Assim como na morte entramos no labirinto mergulhando no desconhecido, a entrada da cova. Ao encontrar o seu meio estamos integrados no si mesmo, e a partir daí a segunda parte da jornada é a saída para a luz pelo útero da mãe terra! O movimento externo libera uma energia psíquica interior de resolução. A moderna psicologia descobriu através de sucessivas experiências que, se entrarmos num labirinto com uma dúvida ou questionamento, ao sairmos a resposta aparecerá! [Um exemplo: Isto é] Se a aceitaremos ou não é outro processo, mas ela vem.

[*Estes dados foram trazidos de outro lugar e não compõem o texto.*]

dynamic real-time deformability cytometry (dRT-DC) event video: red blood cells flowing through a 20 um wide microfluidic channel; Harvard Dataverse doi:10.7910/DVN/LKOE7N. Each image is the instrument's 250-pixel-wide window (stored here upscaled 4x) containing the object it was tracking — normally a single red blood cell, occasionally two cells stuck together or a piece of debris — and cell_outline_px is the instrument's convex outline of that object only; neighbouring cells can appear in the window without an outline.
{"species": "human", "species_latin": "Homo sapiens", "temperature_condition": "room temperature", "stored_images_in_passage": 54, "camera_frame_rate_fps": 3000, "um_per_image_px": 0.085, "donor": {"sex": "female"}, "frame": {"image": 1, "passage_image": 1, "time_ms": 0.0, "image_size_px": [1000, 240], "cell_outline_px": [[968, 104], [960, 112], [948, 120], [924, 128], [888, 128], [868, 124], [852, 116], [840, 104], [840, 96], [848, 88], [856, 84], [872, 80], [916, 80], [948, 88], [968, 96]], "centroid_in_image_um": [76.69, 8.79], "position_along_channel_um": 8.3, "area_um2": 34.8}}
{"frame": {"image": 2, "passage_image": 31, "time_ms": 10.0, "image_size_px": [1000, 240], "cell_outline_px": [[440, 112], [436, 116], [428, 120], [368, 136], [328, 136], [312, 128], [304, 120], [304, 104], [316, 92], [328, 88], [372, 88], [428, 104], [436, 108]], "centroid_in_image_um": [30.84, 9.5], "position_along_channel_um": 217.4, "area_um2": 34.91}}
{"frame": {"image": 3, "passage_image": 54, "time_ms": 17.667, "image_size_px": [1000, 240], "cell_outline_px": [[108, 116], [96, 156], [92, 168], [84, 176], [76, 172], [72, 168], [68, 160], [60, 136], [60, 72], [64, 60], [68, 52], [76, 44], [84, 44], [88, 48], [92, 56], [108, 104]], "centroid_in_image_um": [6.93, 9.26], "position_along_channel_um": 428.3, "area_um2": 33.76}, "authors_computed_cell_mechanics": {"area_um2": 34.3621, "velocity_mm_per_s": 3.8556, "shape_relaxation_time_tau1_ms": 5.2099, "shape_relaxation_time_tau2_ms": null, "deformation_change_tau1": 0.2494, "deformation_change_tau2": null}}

A igreja católica se apropriou deste antigo símbolo, dando-lhe um significado mais “cristão”. Para os cristãos franceses os labirintos eram chamados de Chemin de Jérusalem, ou Caminho de Jerusalém.
E em igrejas como Chartres e Reims os peregrinos tinham de perfazer seu trajeto de onze voltas de joelhos. O onze estava associado ao pecado por ser o número que excedia aos dez mandamentos sagrados. Essa forma de peregrinação aludia à subida de Jesus ao Gólgota, onde ao chegar, e antes de expirar na cruz, ele encontra o seu Deus. Por isso a saída dos labirintos nos templos cristãos era defronte ao altar, para simbolizar esse encontro com o Divino.
Os labirintos medievais encontravam-se sempre no portal oeste das igrejas. O lado onde o sol de põe, o quadrante da purificação. O labirinto de Reims era angular e foi destruído em 1768 porque o clero irritou-se com as brincadeiras de crianças dentro dele, e isso lembrava antigos ritos pagãos como os que eram feitos a Dédalo e Ariadne [Na antiga Grécia faziam-se danças dentro dos labirintos em homenagem a Dédalo, o grande inventor, e a Ariadne, a rainha de todos os labirintos]. Além do que folguedos não combinavam com a postura sisuda da igreja na época.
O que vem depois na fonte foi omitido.